## [Challenge 1]
According to the passage on geodatabase maintenance, what does SQL Server Express do with statistics by default?
## [Challenge 2]
Resume the passage on geodatabase maintenance from where it stops.

** start Given passage **

There are a few maintenance tasks that must be performed on a regular basis to help preserve the geodatabase and its existing performance levels. These tasks, which can be performed by either server administrators or geodatabase administrators, are described in the following sections.
Compress versioned geodatabases
The compress operation removes the states that are no longer referenced by a version and can move rows in the delta tables to the base table. For more information on what the compress operation does and why you would use it, see Geodatabase compression.
On database servers, a compress operation can only be performed by a server administrator or geodatabase administrator. You do not have access to the Compress Database function if you do not belong to one of these two roles.
- Log in as a server administrator or geodatabase administrator, start ArcMap, and open the Catalog window.
- Double-click the database server that contains the geodatabase you want to compress.
This connects you to the database server.
- Right-click the geodatabase you want to compress.
- Click Administration on the geodatabase shortcut menu and click Compress Database.
A progress bar appears while the compress operation is running. The bar advances until the operation is complete.
Update statistics
The SQL Server Query Optimizer uses database statistics to determine the distribution of values in an index. Over time, as the data is edited, the statistics no longer represent the true distribution of data in the indexes and tables. Therefore, if your database statistics are out-of-date, query performance can be negatively affected. Updating statistics after the tables and other data objects in the geodatabase have changed helps optimize query performance.
SQL Server Express is set to automatically update statistics by default, so you should only need to manually analyze and update after a large number of changes have been made to the geodatabase, such as after truncating and appending a large amount of data or running a compress operation.
Follow the steps to manually update statistics:
- Log in as a server administrator or geodatabase administrator, start ArcMap, and open the Catalog window.
- Double-click the database server that contains the geodatabase for which you want to update statistics.
This connects you to the database server.
- Right-click the geodatabase, click Administration, and click Geodatabase Maintenance.
- Check Analyze on the Geodatabase Maintenance dialog box.
- Click OK.
Rebuild indexes
After a large number of edits or a geodatabase compress operation, your indexes may become fragmented. This probably will not affect performance to any great extent in a desktop or workgroup geodatabase, but rebuilding indexes may give you a small performance boost.
Follow these steps to rebuild indexes in a desktop or workgroup geodatabase:
- Log in as a server administrator or geodatabase administrator, start ArcMap, and open the Catalog window.

** end Given passage **
** start Data **

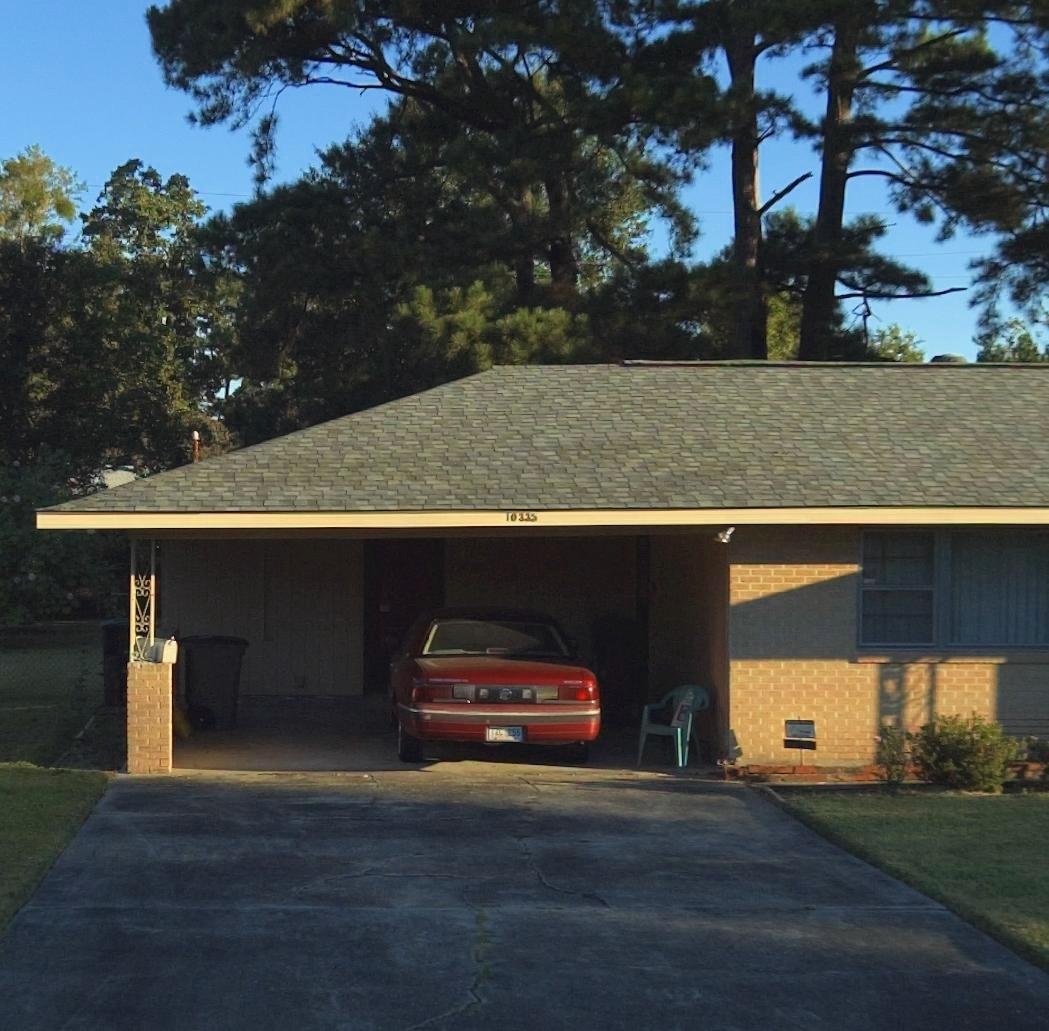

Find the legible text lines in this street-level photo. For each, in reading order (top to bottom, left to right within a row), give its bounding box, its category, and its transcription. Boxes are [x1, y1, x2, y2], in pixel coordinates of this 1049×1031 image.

[504, 510, 540, 524] StreetNumber: 10335
[510, 726, 522, 738] None: 55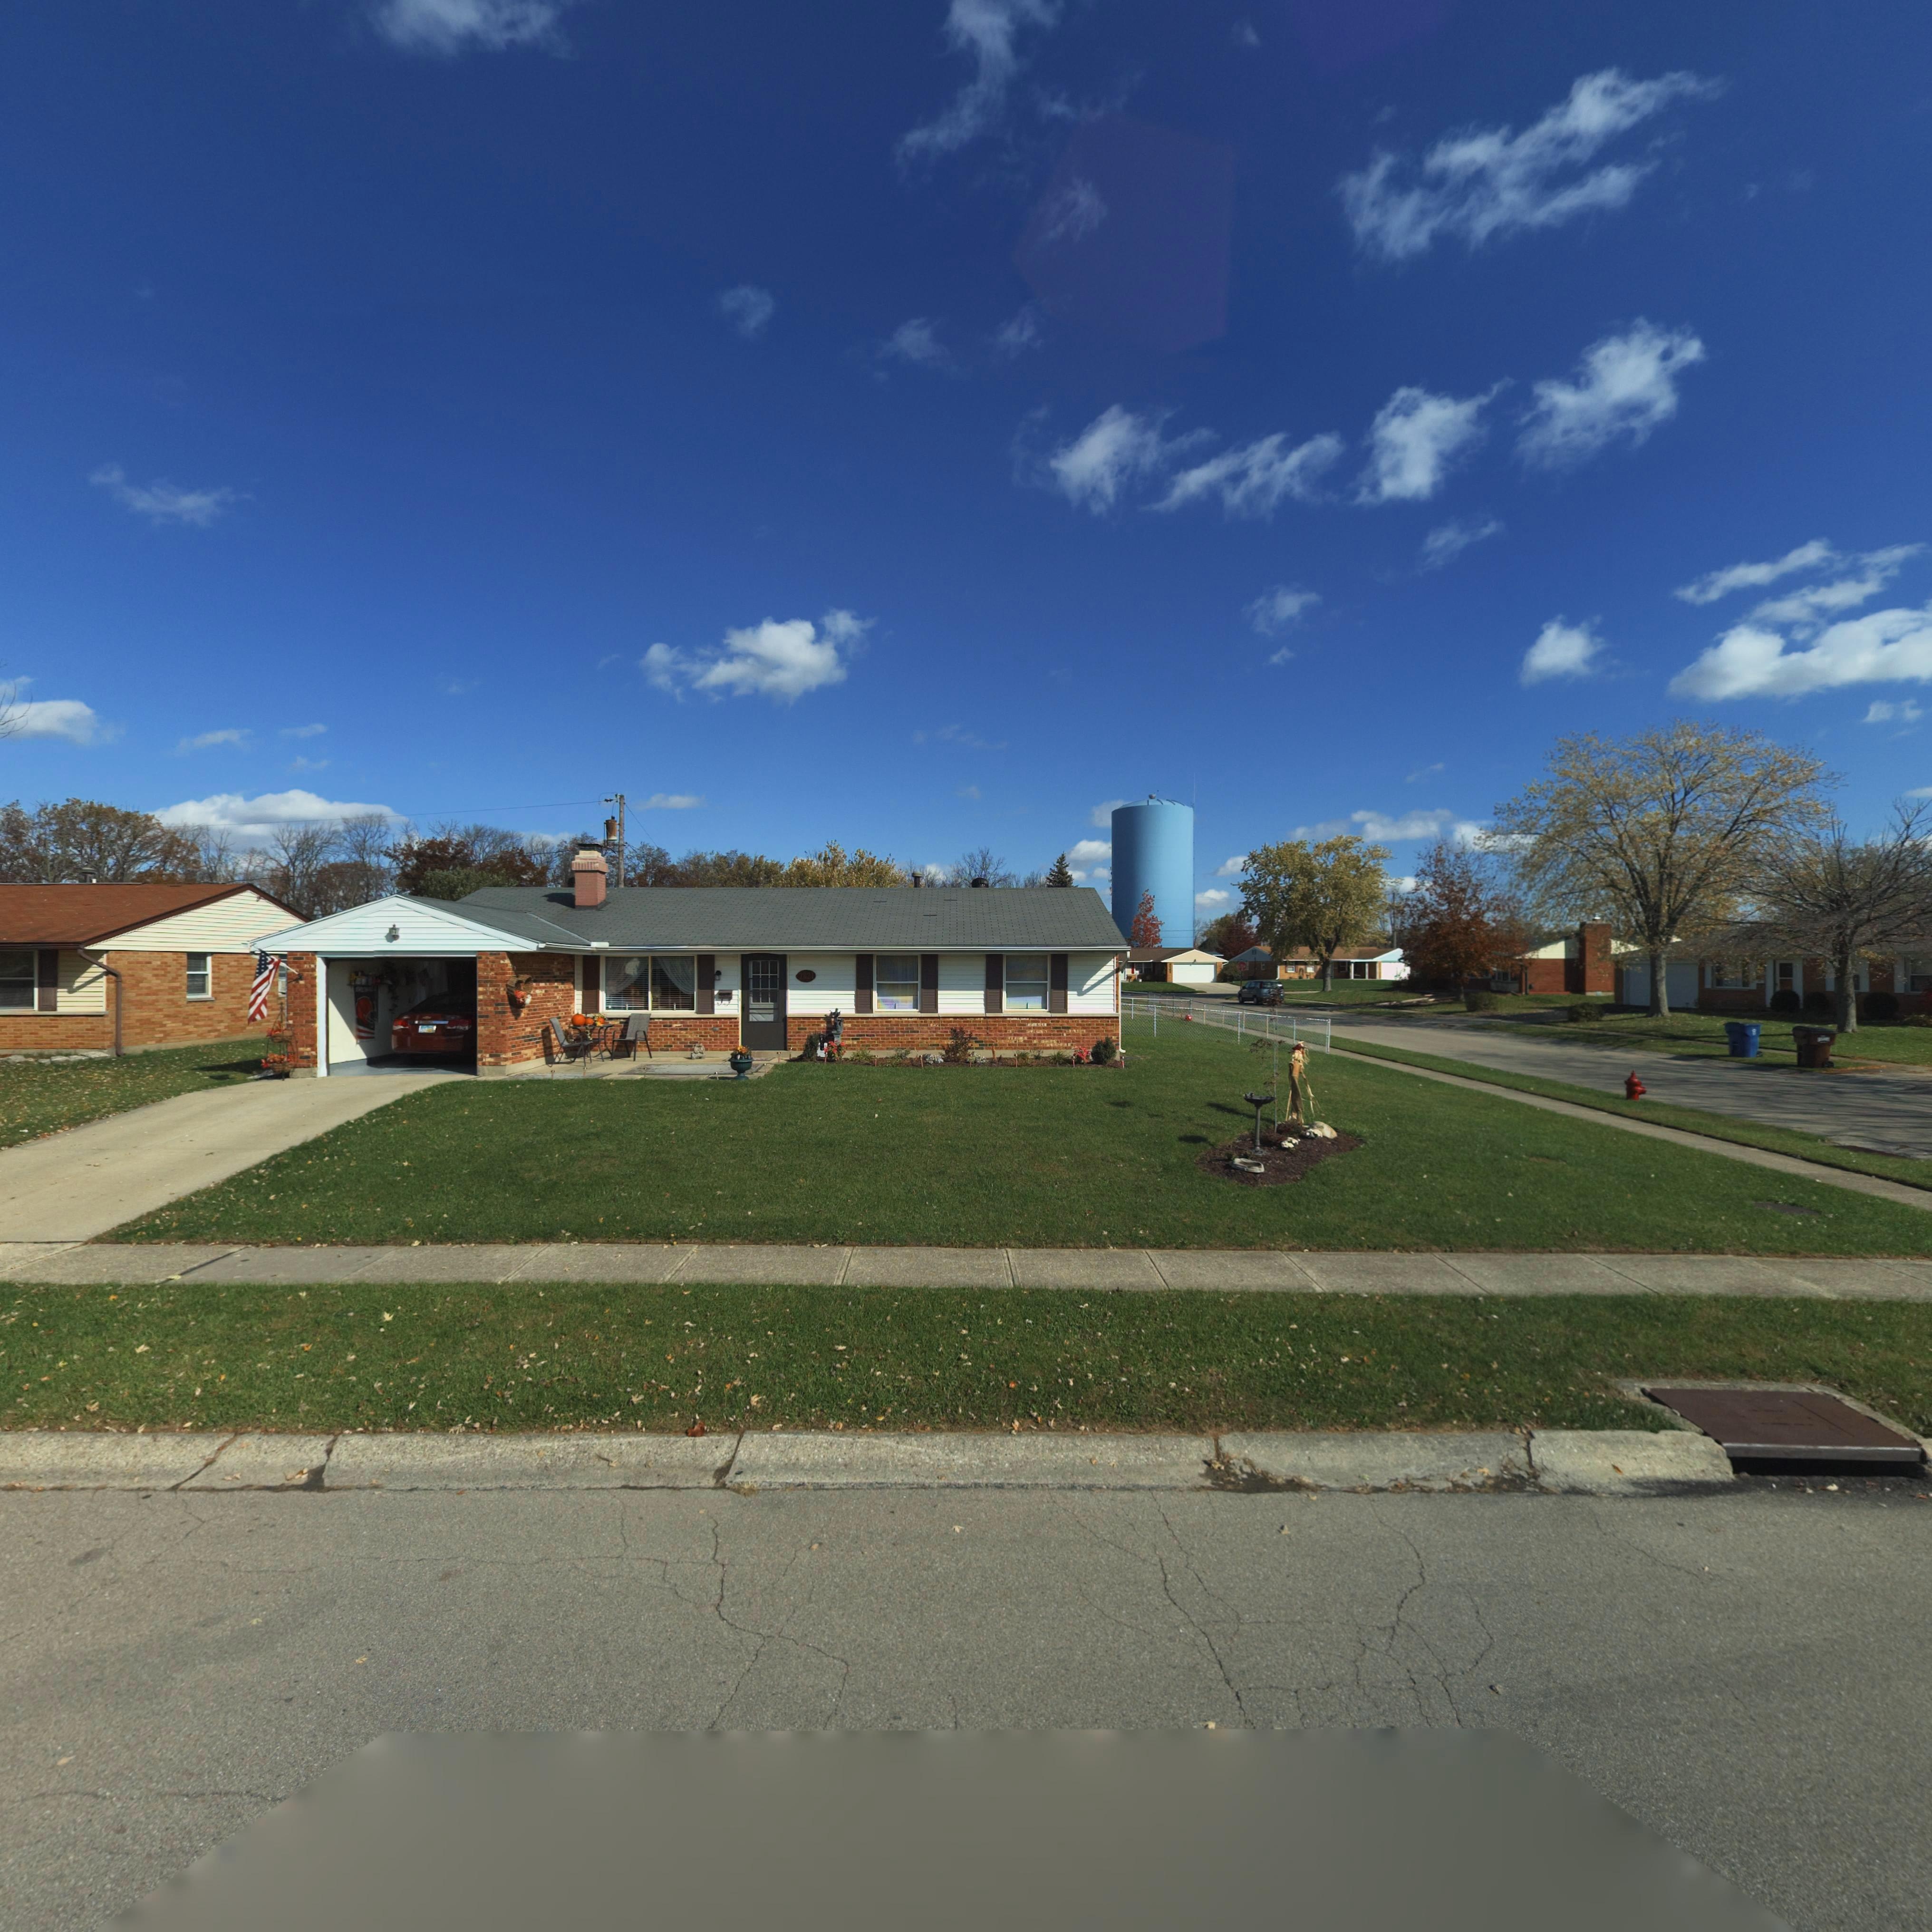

** end Data **

## [Expected answer 1]
It automatically updates statistics.

## [Expected answer 2]
- Double-click the database server that contains the geodatabase with the indexes you want to rebuild.
This connects you to the database server.
- Right-click the geodatabase, click Administration, and click Geodatabase Maintenance.
- Check Rebuild all indexes on the Geodatabase Maintenance dialog box.
- Click OK.
Shrink geodatabases
Over time, as data is deleted and added, the data files within your geodatabases may break into increasingly smaller, scattered fragments. This can cause performance degradation because queries have to scan an increasing number of separate files to access the data the first time it is queried or when it is updated. To correct this, you can shrink geodatabases stored in SQL Server Express. Shrinking the geodatabase rearranges how the database is stored on disk, reducing the size of the data files.
You should not need to shrink your geodatabases very often. In fact, doing so can be detrimental: a shrink operation can increase index fragmentation in the database.
In addition, if you find that the geodatabase size increases to its preshrunk state shortly after you shrink it, it means the space that you shrank is required for regular operations; therefore, the shrink operation was not needed. To determine the size of the database, right-click it, click Properties, and click the Administration tab. The size is shown in the General section.
If you find your geodatabase in SQL Server Express is getting close to its size limit of 10 GB, follow these steps to shrink the database and possibly gain some extra storage space.
- Log in as a server administrator or geodatabase administrator, start ArcMap, and open the Catalog window.
- Double-click the database server that contains the geodatabase you want to shrink.
This connects you to the database server.
- Right-click the geodatabase, click Administration, and click Geodatabase Maintenance.
- Check Shrink geodatabase on the Geodatabase Maintenance dialog box.
- Click OK.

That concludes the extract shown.